Sometimes when I share about the program I am a coach for and how much breakthrough I personally have experienced in the areas of strength gain and reaching health and fitness goals, I imagine a person out there on the other end, receiving my message thinking- “That’s great that it worked for her, but it will never work for me.”

I can’t tell you how many times I have felt this way in so many areas of life.

It brought me back to the days of sleep training, breast-feeding and behavior training. The days when well-meaning mothers and friends would share how their child is sleeping through the night, or how their child could listen and obey right away, or 1-2-3 magic was the key. They were not to blame, but I often felt so discouraged.

But then I remember when I read the book Healthy Sleep Habits Happy Child and applying those strategies literally changed the game for getting our firstborn to sleep through the night.
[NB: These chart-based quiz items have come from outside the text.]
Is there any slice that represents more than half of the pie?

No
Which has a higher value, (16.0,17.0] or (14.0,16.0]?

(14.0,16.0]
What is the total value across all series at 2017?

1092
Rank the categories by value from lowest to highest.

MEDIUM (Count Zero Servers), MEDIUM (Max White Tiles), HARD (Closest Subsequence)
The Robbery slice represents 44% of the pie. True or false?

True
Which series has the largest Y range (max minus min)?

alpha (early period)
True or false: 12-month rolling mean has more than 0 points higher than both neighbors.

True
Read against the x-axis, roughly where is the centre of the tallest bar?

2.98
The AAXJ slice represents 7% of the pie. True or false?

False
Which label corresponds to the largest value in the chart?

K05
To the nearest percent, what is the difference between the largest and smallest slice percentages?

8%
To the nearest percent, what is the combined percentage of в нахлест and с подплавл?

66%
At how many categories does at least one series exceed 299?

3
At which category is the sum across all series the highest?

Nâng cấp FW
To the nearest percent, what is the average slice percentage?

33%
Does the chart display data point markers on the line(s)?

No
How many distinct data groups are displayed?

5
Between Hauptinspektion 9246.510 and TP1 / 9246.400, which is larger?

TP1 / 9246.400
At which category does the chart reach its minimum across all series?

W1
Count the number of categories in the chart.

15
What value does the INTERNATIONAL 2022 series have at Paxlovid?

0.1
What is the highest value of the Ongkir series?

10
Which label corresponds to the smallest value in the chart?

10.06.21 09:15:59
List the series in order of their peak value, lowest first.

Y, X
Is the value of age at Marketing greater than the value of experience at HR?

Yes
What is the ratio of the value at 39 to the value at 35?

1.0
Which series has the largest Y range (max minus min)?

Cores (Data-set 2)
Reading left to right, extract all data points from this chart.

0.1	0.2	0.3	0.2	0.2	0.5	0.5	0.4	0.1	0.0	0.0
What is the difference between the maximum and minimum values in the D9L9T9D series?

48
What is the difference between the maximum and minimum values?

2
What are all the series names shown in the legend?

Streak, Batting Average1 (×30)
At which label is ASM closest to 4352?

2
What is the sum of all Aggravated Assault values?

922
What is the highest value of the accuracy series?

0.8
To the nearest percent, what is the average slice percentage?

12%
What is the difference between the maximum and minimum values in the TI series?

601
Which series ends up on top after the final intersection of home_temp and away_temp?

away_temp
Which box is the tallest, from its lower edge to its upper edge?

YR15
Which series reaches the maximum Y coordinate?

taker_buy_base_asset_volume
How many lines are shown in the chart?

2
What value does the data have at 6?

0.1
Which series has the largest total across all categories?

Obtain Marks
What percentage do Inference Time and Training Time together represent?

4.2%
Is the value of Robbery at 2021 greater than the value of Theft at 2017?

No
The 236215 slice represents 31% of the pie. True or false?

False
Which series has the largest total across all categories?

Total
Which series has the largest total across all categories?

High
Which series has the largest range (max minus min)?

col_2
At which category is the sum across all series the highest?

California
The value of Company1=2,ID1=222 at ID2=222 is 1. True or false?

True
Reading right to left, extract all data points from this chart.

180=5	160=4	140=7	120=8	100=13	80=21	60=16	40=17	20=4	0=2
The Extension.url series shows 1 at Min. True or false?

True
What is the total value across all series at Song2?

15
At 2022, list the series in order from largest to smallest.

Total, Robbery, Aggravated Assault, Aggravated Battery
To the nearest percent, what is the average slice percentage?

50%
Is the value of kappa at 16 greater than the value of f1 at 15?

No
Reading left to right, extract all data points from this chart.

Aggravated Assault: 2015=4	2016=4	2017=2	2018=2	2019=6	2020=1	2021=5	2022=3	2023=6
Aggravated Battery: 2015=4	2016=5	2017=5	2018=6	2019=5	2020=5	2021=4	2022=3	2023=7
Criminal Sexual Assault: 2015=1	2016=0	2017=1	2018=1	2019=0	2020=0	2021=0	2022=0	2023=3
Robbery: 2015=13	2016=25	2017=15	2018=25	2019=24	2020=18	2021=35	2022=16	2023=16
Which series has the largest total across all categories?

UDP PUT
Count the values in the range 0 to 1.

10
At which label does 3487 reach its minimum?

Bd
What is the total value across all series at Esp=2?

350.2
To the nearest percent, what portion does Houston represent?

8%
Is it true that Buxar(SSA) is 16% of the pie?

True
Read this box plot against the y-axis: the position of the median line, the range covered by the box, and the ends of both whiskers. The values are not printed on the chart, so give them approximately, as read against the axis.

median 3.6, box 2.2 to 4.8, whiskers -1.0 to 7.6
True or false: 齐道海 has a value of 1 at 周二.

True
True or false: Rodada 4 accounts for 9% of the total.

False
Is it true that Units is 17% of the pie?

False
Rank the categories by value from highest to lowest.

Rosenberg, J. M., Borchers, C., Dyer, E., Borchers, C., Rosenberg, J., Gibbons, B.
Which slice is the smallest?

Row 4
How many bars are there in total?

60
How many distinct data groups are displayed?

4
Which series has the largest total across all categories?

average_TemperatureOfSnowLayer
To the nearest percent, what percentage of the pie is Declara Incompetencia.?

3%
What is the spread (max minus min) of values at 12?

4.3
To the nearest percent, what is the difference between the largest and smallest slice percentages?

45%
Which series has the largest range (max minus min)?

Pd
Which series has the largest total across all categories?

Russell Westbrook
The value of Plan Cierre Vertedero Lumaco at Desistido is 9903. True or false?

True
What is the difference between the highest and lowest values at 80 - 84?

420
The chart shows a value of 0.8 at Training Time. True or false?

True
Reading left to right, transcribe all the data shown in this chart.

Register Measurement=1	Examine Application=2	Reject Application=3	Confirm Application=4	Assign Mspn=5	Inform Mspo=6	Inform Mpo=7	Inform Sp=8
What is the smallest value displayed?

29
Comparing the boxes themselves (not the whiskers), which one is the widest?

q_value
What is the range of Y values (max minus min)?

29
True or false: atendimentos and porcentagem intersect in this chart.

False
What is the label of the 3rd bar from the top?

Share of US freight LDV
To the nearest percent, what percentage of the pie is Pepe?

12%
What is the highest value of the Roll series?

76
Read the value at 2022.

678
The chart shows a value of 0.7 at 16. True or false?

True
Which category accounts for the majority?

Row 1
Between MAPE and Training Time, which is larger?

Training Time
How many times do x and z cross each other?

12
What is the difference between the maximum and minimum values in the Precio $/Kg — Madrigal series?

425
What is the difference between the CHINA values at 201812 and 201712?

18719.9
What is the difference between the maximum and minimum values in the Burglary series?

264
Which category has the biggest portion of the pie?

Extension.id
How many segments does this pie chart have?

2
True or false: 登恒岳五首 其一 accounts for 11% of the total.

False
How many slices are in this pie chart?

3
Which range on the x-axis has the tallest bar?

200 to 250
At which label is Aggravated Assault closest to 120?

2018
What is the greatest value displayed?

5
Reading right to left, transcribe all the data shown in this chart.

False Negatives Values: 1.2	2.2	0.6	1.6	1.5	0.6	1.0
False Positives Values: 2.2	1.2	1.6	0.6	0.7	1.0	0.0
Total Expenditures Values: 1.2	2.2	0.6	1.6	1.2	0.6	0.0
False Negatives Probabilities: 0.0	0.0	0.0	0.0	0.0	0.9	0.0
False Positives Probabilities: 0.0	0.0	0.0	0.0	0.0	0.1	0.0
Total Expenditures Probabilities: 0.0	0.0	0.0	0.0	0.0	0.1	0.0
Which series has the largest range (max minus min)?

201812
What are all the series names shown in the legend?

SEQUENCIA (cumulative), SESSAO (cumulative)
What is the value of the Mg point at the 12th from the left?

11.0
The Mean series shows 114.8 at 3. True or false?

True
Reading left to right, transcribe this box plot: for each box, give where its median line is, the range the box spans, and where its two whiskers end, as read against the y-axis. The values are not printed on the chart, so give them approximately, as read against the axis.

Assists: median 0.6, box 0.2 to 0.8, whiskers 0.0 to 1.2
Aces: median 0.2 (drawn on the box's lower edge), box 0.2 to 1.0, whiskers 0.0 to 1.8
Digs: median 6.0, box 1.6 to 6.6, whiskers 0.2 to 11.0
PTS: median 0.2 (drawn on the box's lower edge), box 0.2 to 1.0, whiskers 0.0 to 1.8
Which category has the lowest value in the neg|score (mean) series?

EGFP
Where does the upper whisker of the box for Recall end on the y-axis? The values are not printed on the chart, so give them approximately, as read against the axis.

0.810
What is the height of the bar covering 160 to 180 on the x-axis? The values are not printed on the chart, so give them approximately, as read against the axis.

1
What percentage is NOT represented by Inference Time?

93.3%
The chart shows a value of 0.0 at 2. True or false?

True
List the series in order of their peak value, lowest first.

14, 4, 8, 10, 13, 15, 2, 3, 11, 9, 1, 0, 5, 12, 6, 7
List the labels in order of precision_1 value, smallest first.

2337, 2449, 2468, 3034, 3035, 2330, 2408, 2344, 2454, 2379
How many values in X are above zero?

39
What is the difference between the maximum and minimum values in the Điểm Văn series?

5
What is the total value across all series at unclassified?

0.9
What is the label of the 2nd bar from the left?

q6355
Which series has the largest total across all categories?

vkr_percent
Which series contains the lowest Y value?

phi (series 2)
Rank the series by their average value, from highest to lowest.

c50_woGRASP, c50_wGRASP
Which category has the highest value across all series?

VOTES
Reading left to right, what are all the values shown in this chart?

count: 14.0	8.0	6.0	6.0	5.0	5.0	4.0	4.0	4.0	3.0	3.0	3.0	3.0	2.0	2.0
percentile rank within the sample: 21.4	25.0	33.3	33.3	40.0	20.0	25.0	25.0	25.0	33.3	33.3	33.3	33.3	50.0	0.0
But I hesitated sharing about that book because even though it worked for me, I didn’t want to frustrate someone else.

Because so many times had I sat around the table with other moms listening to their success stories thinking that’s awesome… For you… But it won’t work for me.

Flying solo with all 3. Wondering if things will ever be simple again haha.

I can even recall the days when I felt like shouting on the rooftops that prayer and turning to Jesus was the answer for those who were struggling and in pain, but I feared offending them.

How often do we see the success of others and think there has to be a reason that they were able to reach their goal, a reason that sets them apart from me, a reason that makes success more possible for them than it is for me?

How many times have we been told that we just need to try harder? How many times have we been told that we just need to believe it and speak it into existence? And how many times have we still NOT experienced victory?

If you have read my blog post “On the other side” or “Hope” I wrote it because it was a significant moment in my life when I could tangibly feel and see what it was like to be on the other side of a struggle.
Seeing Jackson’s progress with speech and language development ever since he received adequate hearing has provided me with the most profound experience of recognizing and celebrating growth, change and victory. But it was not even close to a quick fix to get there.

Jackson winning the sportsmanship medal!

In a lot of my blogs I talk about the blessing that suffering can bring. Trust me I do not enjoy suffering, in fact I used to avoid it at all cost. I would not make a move, make a decision, even consider taking a risk unless I knew that the probability of success was substantial.
It took me 10 years to get to a place of willingness to move overseas for fear of the struggle. But I have realized that it has been the struggle, the long-suffering, the day to day battle, that has made the awareness and ability to embrace being on the other side so sweet.

We cannot predict how quickly success can be achieved for others, but we can share our struggles and our wins in hopes of bringing others closer to being on the other side of their struggle.
Everyone’s struggle looks different and everyone’s victory looks different. In fact one mother may receive seven different methods for getting her child to sleep through the night before she applies it and it works. Does that mean the mothers before should not have shared?

One woman may try hundreds of diets or fitness programs before she reaches her health and fitness goals does that mean all of her previous efforts were in vain?

Which brings me to the question,
is it OK to share what has worked for you?
My belief- ABSOLUTELY.
If someone is grieving, I’m gonna pray for them.
If someone needs help with math- I will DIRECT them to someone who can (lol).

And if someone wants to improve their health and wellness, I can’t wait to share about the FASTer Way!